Mesmo quando o livro volta da leitura da Editora, geralmente não vem com tantas marcações quanto eu coloco. Editora raramente coloca elogios, por exemplo, só pontos problemáticos, porque Editora não deve sentir necessidade de agradar o autor nem mostrar serviço. Tantas dúvidas que EU mesmo tenho como autor, que nunca são sanadas pela Editora, eu tenho que resolver sozinho.


Eu mesmo nunca paguei leitura crítica, porque me acho autossuficiente, mas sou mais é POBRE... (ou mão de vaca, sou armênio, afinal); algumas vezes mandei livros para amigos, camaradas, como troca de favores, para uma leitura especializada. (Como o Heitor Loureiro, que me ajudou pra caralho na parte histórica do Fé no Inferno, ou o Carlos Henrique Schroeder que fez a leitura catarinense do Neve Negra.)

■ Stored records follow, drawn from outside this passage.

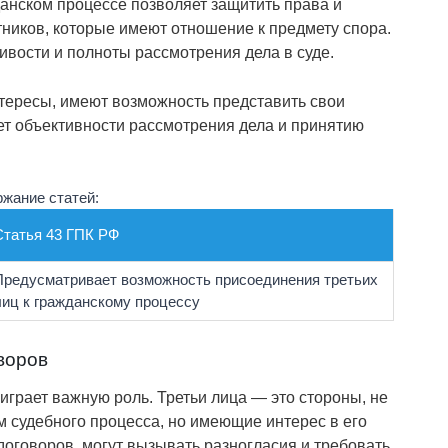
анском процессе позволяет защитить права и
стников, которые имеют отношение к предмету спора.
вости и полноты рассмотрения дела в суде.
нтересы, имеют возможность представить свои
ует объективности рассмотрения дела и принятию
жание статей:
Статья 43 ГПК РФ
Предусматривает возможность присоединения третьих
лиц к гражданскому процессу
воров
играет важную роль. Третьи лица — это стороны, не
 судебного процесса, но имеющие интерес в его
оговоров, могут вызывать разногласия и требовать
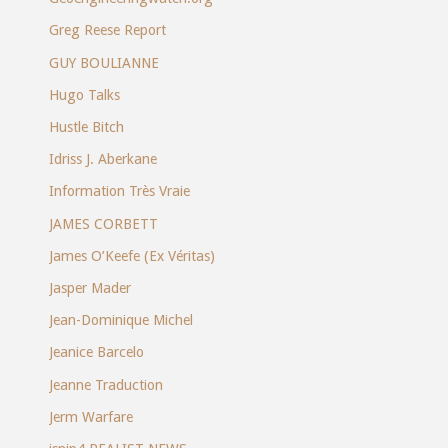
Greg Reese Report
GUY BOULIANNE
Hugo Talks
Hustle Bitch
Idriss J. Aberkane
Information Très Vraie
JAMES CORBETT
James O’Keefe (Ex Véritas)
Jasper Mader
Jean-Dominique Michel
Jeanice Barcelo
Jeanne Traduction
Jerm Warfare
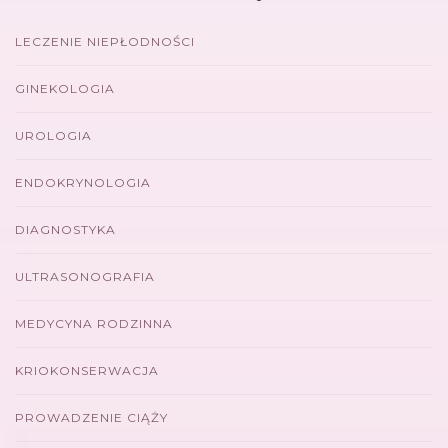
LECZENIE NIEPŁODNOŚCI
GINEKOLOGIA
UROLOGIA
ENDOKRYNOLOGIA
DIAGNOSTYKA
ULTRASONOGRAFIA
MEDYCYNA RODZINNA
KRIOKONSERWACJA
PROWADZENIE CIĄŻY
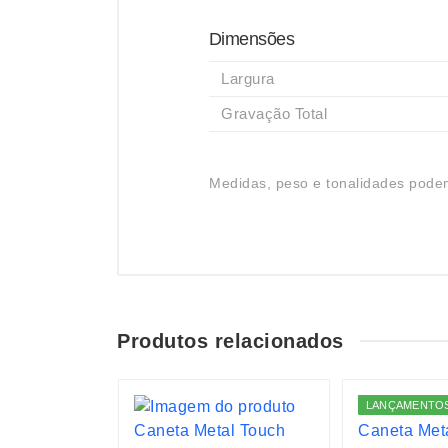
Dimensões
Largura
Gravação Total
Medidas, peso e tonalidades podem
Produtos relacionados
S
LANÇAMENTO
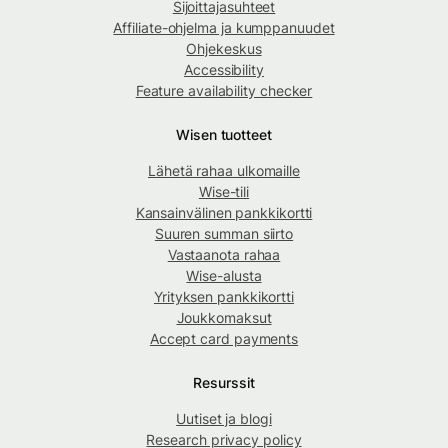
Sijoittajasuhteet
Affiliate-ohjelma ja kumppanuudet
Ohjekeskus
Accessibility
Feature availability checker
Wisen tuotteet
Lähetä rahaa ulkomaille
Wise-tili
Kansainvälinen pankkikortti
Suuren summan siirto
Vastaanota rahaa
Wise-alusta
Yrityksen pankkikortti
Joukkomaksut
Accept card payments
Resurssit
Uutiset ja blogi
Research privacy policy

Livro bom dá mais trabalho de ter o que dizer, ter o que acrescentar (você foi pago para isso, afinal), até ter o que corrigir (porque faço uma pré-preparação de texto - já que estou lendo e comentando, não custa marcar erros, reescrever trechos, torna mais fácil também de se enxergar o que estou argumentando).


Um problema que tenho encontrado é a falta de opção de deixar os comentários anônimos - há umas semanas, uma agente me pediu para fazer anonimamente um parecer, mas o Word não dá a opção de deixar os comentários anônimos (ou dá? Se alguém souber como faz...). (Aliás, como o Word está precário, pelamor, cada vez pior. Encontro tantos problemas e limitações. E AINDA é a ferramenta de texto amplamente usada.) Mas se VOCÊ me pedir uma leitura crítica do seu livro obviamente não será anonimamente, eu FALO NA CARA!
Enquanto isso, a pilha de leituras por prazer/curiosidade continua aumentando aqui... Quero muito ler o novo do (lisztiano) Rafael Gallo, do Marcelo Nunes, do meu aluno Tulio Dias, o nazista do Samir Machado de Machado, comprei a biografia da Elke pelo Chico Felliti... E ainda tem as coisas que eu preciso ler/estudar para o PRÓXIMO livro.

Sim, ainda insisto...

(O romance novo - sobre incels e não binários - tá prontinho, com capa e tudo; parece que atrasou um pouco, mas não muito; espero ansioso; qualquer dia desses descubro que entrou em pré-venda pelo Daniel Dago.)

04/04/2023

INSPIRAÇÃO HOSPITALAR

 Após uma semana de internação, quatro dias de UTI, dona Elisa Nazarian enfim teve alta do hospital.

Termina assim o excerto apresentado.